The alternative ship experience comes with a sense of adventure, although it’s usually adventure of a soft rather than a rugged sort, and offers a generally casual cruise experience: There are no dress-up nights, the food may be rather simply prepared, and because there are so few public areas to choose from–usually only one or two small lounges–camaraderie tends to develop more quickly between passengers on these ships than aboard larger vessels, which can be as anonymous as a big city. Cabins on these ships don’t usually offer TVs or telephones and tend to be very small, and in some cases downright Spartan. Meals are generally served in a single open seating (meaning seats are not assigned), and dress codes are usually nonexistent.
None of these ships offer exercise or spa facilities like you’ll find on the big ships–your best exercise bet is usually a brisk walk around the deck after dinner–but may compensate by offering more active off-ship opportunities, such as hiking, fishing, crabbing or kayaking (on three of Glacier Bay Tours and Cruises’ ships, stern launch platforms actually allow you to kayak right from the ship). The alternative ships are also more likely to feature expert lectures on Alaska-specific topics like marine biology, history, Native culture, and other intellectual pursuits.

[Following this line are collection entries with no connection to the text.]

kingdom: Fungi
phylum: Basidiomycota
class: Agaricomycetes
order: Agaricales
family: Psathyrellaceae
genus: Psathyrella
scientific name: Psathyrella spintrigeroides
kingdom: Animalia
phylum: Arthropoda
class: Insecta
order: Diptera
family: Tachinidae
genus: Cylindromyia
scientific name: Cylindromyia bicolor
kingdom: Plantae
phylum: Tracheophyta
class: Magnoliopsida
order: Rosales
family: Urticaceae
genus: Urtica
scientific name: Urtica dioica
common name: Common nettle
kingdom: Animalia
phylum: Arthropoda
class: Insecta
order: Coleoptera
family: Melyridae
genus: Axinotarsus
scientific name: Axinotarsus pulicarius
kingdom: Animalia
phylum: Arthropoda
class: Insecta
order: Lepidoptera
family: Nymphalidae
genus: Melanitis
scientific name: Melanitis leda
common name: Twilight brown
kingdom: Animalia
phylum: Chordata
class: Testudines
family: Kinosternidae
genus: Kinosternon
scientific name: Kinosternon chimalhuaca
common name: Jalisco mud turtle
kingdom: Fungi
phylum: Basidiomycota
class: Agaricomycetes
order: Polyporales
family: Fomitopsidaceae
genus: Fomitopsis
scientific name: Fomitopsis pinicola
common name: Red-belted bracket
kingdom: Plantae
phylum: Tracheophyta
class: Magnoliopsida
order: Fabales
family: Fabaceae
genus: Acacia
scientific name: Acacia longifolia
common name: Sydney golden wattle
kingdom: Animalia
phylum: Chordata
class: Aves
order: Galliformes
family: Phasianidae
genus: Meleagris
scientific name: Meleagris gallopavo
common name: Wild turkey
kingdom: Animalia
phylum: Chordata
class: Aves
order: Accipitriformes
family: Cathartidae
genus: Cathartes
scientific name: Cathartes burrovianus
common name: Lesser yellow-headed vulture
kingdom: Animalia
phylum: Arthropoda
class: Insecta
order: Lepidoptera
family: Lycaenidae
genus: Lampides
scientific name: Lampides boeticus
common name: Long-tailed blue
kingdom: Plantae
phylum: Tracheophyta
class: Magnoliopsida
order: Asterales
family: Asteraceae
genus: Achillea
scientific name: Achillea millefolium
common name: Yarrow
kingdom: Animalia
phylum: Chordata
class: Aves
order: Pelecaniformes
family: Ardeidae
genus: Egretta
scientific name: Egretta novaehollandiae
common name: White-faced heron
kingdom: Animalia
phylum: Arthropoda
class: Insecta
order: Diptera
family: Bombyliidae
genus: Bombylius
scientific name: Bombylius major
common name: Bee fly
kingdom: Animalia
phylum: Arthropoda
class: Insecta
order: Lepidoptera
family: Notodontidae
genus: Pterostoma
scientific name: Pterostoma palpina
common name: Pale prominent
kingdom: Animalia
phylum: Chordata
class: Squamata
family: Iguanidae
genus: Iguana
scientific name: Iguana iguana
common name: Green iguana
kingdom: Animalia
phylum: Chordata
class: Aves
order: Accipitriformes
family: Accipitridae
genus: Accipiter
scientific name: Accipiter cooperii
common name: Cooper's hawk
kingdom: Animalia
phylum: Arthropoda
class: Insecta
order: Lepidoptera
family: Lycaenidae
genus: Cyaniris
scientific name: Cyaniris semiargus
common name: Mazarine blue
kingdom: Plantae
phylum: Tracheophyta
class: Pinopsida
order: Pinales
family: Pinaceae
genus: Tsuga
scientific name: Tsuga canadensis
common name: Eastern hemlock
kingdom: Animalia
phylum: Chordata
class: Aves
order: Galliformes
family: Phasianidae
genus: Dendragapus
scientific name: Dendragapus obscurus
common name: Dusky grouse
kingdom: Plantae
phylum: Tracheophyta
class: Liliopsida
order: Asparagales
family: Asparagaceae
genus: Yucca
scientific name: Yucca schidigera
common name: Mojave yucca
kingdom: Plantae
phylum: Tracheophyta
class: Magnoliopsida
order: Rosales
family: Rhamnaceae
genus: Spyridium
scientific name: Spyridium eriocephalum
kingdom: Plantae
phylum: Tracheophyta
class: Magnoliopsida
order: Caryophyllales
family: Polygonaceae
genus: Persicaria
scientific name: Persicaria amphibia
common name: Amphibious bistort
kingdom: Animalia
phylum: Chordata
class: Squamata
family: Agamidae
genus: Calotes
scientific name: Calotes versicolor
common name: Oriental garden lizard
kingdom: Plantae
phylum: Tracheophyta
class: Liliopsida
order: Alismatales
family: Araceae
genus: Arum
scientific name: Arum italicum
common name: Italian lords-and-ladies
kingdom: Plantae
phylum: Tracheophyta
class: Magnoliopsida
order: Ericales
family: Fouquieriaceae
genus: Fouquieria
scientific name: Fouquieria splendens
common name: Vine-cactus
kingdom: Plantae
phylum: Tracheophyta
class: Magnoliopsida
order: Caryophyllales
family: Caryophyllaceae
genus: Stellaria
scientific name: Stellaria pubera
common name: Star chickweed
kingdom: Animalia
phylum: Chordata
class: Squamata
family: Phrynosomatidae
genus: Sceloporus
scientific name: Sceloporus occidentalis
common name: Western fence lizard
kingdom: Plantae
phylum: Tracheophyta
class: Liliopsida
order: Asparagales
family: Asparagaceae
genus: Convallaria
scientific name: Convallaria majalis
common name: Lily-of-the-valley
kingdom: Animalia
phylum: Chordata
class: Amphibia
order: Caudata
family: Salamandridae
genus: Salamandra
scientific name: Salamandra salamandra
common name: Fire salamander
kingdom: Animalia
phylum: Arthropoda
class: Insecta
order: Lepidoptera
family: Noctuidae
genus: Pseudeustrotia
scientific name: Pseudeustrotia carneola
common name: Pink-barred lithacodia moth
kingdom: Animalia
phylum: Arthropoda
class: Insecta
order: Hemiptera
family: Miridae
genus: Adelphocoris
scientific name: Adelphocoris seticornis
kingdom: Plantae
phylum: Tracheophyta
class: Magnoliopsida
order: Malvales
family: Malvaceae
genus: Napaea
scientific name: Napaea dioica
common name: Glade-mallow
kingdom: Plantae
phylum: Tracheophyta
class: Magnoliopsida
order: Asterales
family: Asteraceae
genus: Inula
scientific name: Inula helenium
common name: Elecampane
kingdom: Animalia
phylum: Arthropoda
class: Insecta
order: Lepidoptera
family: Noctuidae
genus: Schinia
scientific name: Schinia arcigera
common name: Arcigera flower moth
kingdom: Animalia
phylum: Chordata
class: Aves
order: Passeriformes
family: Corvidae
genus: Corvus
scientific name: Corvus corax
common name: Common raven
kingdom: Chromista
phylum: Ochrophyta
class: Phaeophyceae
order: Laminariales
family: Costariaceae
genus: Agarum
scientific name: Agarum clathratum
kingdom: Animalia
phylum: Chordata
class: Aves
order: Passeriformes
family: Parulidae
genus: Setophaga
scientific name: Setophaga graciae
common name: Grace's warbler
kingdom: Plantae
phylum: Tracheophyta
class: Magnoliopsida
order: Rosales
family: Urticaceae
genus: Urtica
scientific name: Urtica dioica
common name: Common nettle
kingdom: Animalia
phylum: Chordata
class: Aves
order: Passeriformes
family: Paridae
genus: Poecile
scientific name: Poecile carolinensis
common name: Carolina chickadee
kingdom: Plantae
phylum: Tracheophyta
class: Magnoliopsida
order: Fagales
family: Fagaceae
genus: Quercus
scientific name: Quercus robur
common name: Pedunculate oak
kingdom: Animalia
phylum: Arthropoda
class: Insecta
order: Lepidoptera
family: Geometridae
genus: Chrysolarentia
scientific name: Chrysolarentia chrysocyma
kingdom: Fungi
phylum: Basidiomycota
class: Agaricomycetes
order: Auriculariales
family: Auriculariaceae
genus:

There are no stabilizers on most of these smaller ships, and the ride can be bumpy in open water–which isn’t much of a problem on Inside Passage itineraries, since most of the cruising area is protected from sea waves. They are also difficult for travelers with disabilities, as only three (Cruise West’s Spirit of ’98 and Spirit of Oceanus and Clipper’s Clipper Odyssey) have elevators. And the alternative ship lines do not offer specific activities or facilities for children, although you will find a few families on some of these vessels.